I will be SO glad when this election season is over as it seems to me, as that person in the middle, that the people have gone insane and lost all touch of what really matters-- like the issues! Frankly if people want to condemn her for marrying and loving Trump, they might consider that could be used against their candidate this time!!!! grrrrrrr
Posted by: Rain Trueax | July 20, 2016 at 08:53 AM
Melania Trump, inadvertently or not, may have used a couple of sentences from Ms. Obama's speech which expressed values most of us can agree with.
Hillary Clinton, in FBI Director Comey's own words, was "extremely careless" in her handling of government classified and top secret emails on her private home server.
Hillary's actions are far more serious, don't you think?
And you trust her to be president?
Posted by: N. H. Foles | July 20, 2016 at 10:42 AM
Apology from Trump speechwriter:
Posted by: N. H. Foles | July 20, 2016 at 10:49 AM
The focus on her plagiarism is really silly in my opinion. The RNC has been filled with racism, imperialism and white supremacy but the overarching focus has been on a couple of lines from one speech filled with boring recycled platitudes. Why is that? Because it’s easy. It takes no effort to rail against plagiarism while it makes most liberals uncomfortable to talk about white supremacy and imperialism. If we spend too long on that subject we may see the overlap between Trump and Clinton and to a slightly lesser extent, Sanders.
And this is directed to Rain, the far-left has roundly ridiculed the hyperfocus on the plagiarism issue. Liberals have been eating this up as Brian’s post shows us. Also, no one who says they were pushed to vote for Trump because of this fiasco was actually considering Clinton, let’s be honest.
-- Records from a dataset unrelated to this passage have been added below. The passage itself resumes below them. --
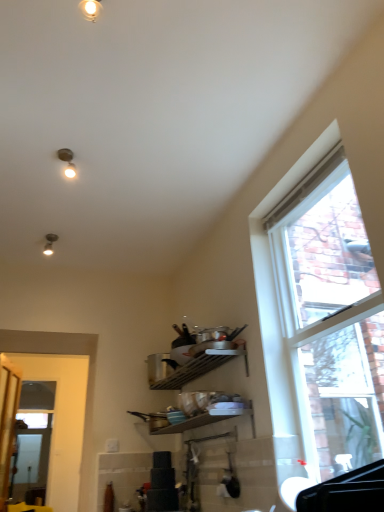
Question: Is matte silver light fixture at upper left, which ranks as the 1th light fixture in left-to-right order, further to the viewer compared to clear glass window at right?

Choices:
 (A) no
 (B) yes

Answer: (B)

Question: Does matte silver light fixture at upper left, which ranks as the 1th light fixture in left-to-right order, have a lesser height compared to clear glass window at right?

Choices:
 (A) yes
 (B) no

Answer: (A)

Question: Can you confirm if matte silver light fixture at upper left, the first light fixture from the back, is wider than clear glass window at right?

Choices:
 (A) yes
 (B) no

Answer: (B)

Question: From a real-world perspective, is matte silver light fixture at upper left, which is the 1th light fixture in bottom-to-top order, located higher than clear glass window at right?

Choices:
 (A) yes
 (B) no

Answer: (A)

Question: Can you confirm if matte silver light fixture at upper left, the first light fixture from the back, is smaller than clear glass window at right?

Choices:
 (A) yes
 (B) no

Answer: (A)

Question: Is matte silver light fixture at upper left, the 2th light fixture positioned from the right, turned away from clear glass window at right?

Choices:
 (A) no
 (B) yes

Answer: (A)

Question: Considering the relative sizes of clear glass window at right and clear glass screen door at left in the image provided, is clear glass window at right wider than clear glass screen door at left?

Choices:
 (A) yes
 (B) no

Answer: (A)

Question: From the image's perspective, is clear glass window at right under clear glass screen door at left?

Choices:
 (A) yes
 (B) no

Answer: (B)

Question: Considering the relative sizes of clear glass window at right and clear glass screen door at left in the image provided, is clear glass window at right shorter than clear glass screen door at left?

Choices:
 (A) no
 (B) yes

Answer: (B)

Question: Can clear glass screen door at left be found inside clear glass window at right?

Choices:
 (A) yes
 (B) no

Answer: (B)

Question: Would you consider clear glass window at right to be distant from clear glass screen door at left?

Choices:
 (A) yes
 (B) no

Answer: (A)

Question: Is clear glass window at right at the right side of clear glass screen door at left?

Choices:
 (A) yes
 (B) no

Answer: (A)

Question: Is matte silver light fixture at upper left, which ranks as the 1th light fixture in left-to-right order, shorter than white glossy door at left?

Choices:
 (A) no
 (B) yes

Answer: (B)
Posted by: Micah | July 20, 2016 at 03:14 PM
No, Micah, it'd be those who are still furious at Hillary over a lot of things, see her as a warmonger, on the side of Hedge Funds, arrogant, ego driven(hence when she was warned not to use her own server, she ignored it), secretive, and out for the buck to enrich her family, that's who. They'd do it when they saw both of them as bad. Real fans of Hillary (they must exist) would never vote for Trump. But when the media is so oriented to attacking Trump, distorting anything he says, it makes people who aren't far left mad. The middle is where elections are won or lost and that's where this is playing poorly. The far left already are on Hillary's side. A lot of lefties have been considering writing in Bernie or voting Green and they need to believe Hillary would not hurt their pet causes. No, it wont be me voting for him. I'll have to vote for her to keep him out-- but this thing of attacking his wife sure doesn't make me like those who think that was fair when they've overlooked worse examples of plagiarism-- and seriously, who thought she was going to be running the country. That'll be Pence... It's laugh or cry these days.